Print the part of the Shōgun review below word for word, starting with "Shōgun by James" and going on through "the two-buck mark.".

-------- QUOTED PASSAGE

Shōgun by James Clavell.
My rating: 5 of 5 stars.
When I was a small boy I remember my father having a bookshelf full of hardbacks. And the one I remember most clearly, for some reason, is Shōgun, James Clavell’s 1100-page whopper. I can still recall the smell of it.
I had always been mystified by the book. I remember it being on Dad’s nightstand, with a golf-club bookmark through it. I remember its cover as the first place I ever saw the handle of a Japanese sword. And when I was older, I remember finding endless copies of it at op-shops, usually for somewhere around the two-buck mark.
It was a book that was omnipresent, and always, to me, seemed important, even as hundreds of copies – literally – passed through stores and into landfill. (I assume there’s a calculation op-shops do: shelf space taken versus possible return: Clavell doesn’t do well on those sort of considerations, I suspect.)

This guy never had to buy his literature at an op-shop, I assure you.

----------------
-------- GIVEN ENTRIES

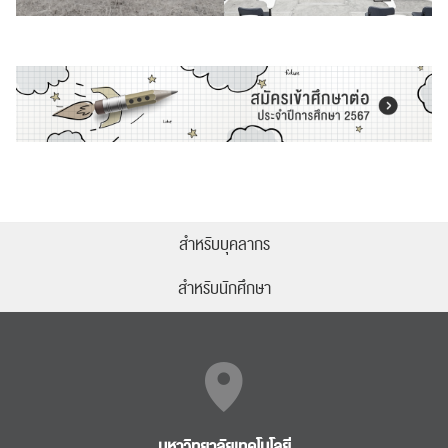
สำหรับบุคลากร
สำหรับนักศึกษา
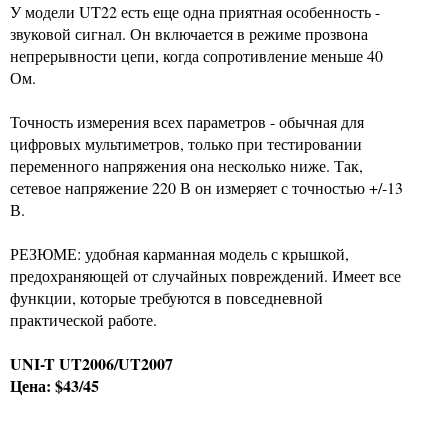
У модели UT22 есть еще одна приятная особенность -
звуковой сигнал. Он включается в режиме прозвона
непрерывности цепи, когда сопротивление меньше 40
Ом.
Точность измерения всех параметров - обычная для
цифровых мультиметров, только при тестировании
переменного напряжения она несколько ниже. Так,
сетевое напряжение 220 В он измеряет с точностью +/-13
В.
РЕЗЮМЕ: удобная карманная модель с крышкой,
предохраняющей от случайных повреждений. Имеет все
функции, которые требуются в повседневной
практической работе.
UNI-T UT2006/UT2007
Цена: $43/45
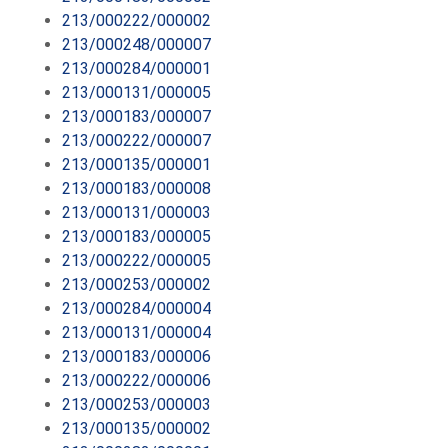
213/000222/000002
213/000248/000007
213/000284/000001
213/000131/000005
213/000183/000007
213/000222/000007
213/000135/000001
213/000183/000008
213/000131/000003
213/000183/000005
213/000222/000005
213/000253/000002
213/000284/000004
213/000131/000004
213/000183/000006
213/000222/000006
213/000253/000003
213/000135/000002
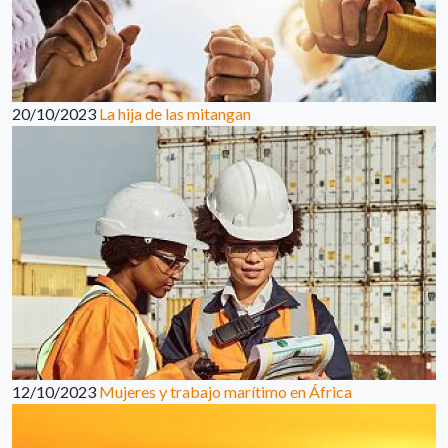
20/10/2023
La hija de las mitangan
12/10/2023
Mujeres y trabajo marítimo en África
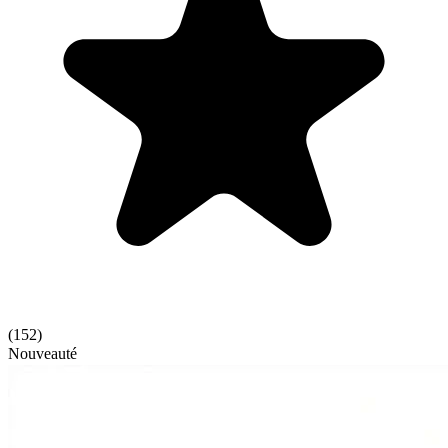
(
152
)
Nouveauté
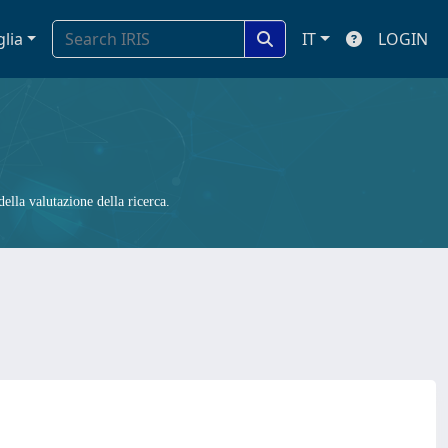
glia
IT
LOGIN
ella valutazione della ricerca.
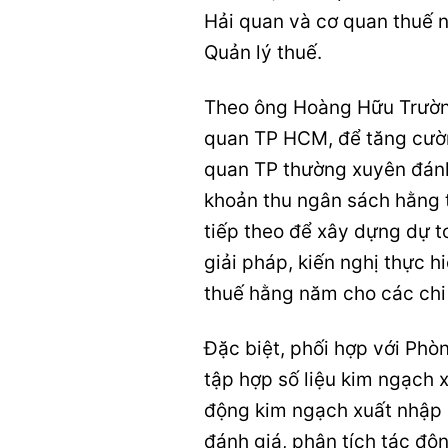
Hải quan và cơ quan thuế n
Quản lý thuế.
Theo ông Hoàng Hữu Trườn
quan TP HCM, để tăng cườn
quan TP thường xuyên đánh
khoản thu ngân sách hằng t
tiếp theo để xây dựng dự 
giải pháp, kiến nghị thực hi
thuế hằng năm cho các chi
Đặc biệt, phối hợp với Phò
tập hợp số liệu kim ngạch 
động kim ngạch xuất nhập 
đánh giá, phân tích tác độ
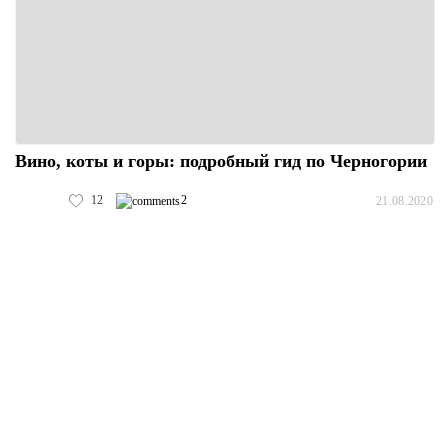
Вино, коты и горы: подробный гид по Черногории
12
2
21.08.2020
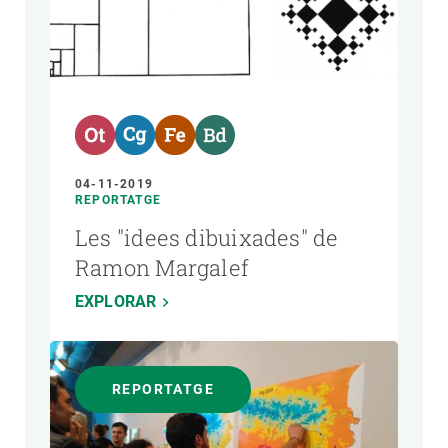
04-11-2019
REPORTATGE
Les "idees dibuixades" de
Ramon Margalef
EXPLORAR
REPORTATGE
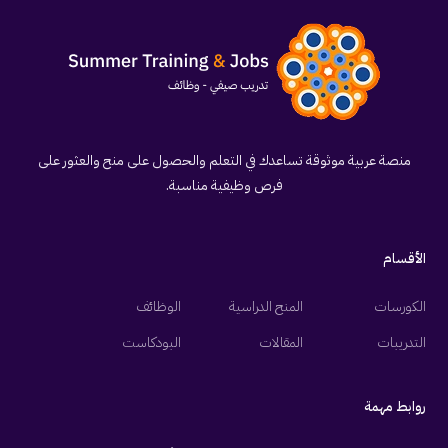
منصة عربية موثوقة تساعدك في التعلم والحصول على منح والعثور على
فرص وظيفية مناسبة.
الأقسام
الكورسات
المنح الدراسية
الوظائف
التدريبات
المقالات
البودكاست
روابط مهمة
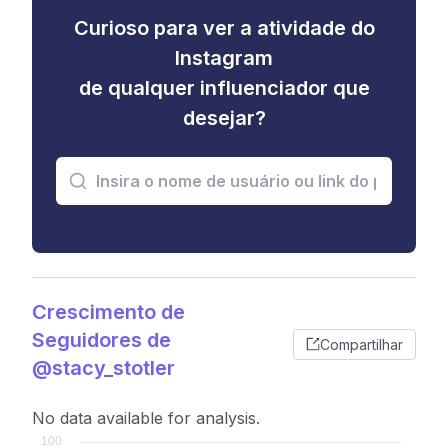
Curioso para ver a atividade do
Instagram
de qualquer influenciador que
desejar?
Crescimento de
Seguidores de
Compartilhar
@stacy_stotler
No data available for analysis.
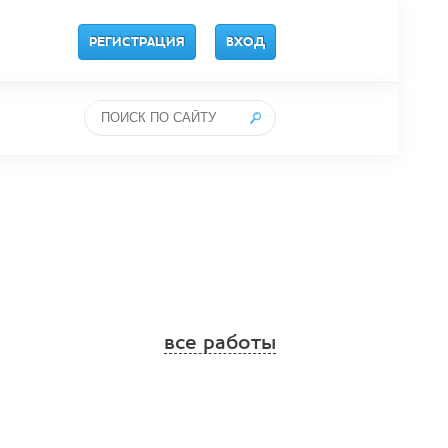
РЕГИСТРАЦИЯ
ВХОД
все работы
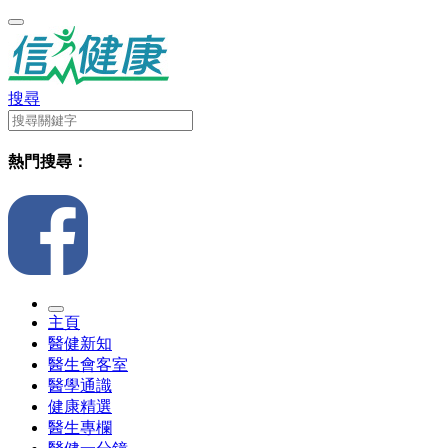
搜尋
熱門搜尋：
主頁
醫健新知
醫生會客室
醫學通識
健康精選
醫生專欄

----------------

**RESPONSE TO THIS TASK:**
Shōgun by James Clavell.
My rating: 5 of 5 stars.
When I was a small boy I remember my father having a bookshelf full of hardbacks. And the one I remember most clearly, for some reason, is Shōgun, James Clavell’s 1100-page whopper. I can still recall the smell of it.
I had always been mystified by the book. I remember it being on Dad’s nightstand, with a golf-club bookmark through it. I remember its cover as the first place I ever saw the handle of a Japanese sword. And when I was older, I remember finding endless copies of it at op-shops, usually for somewhere around the two-buck mark.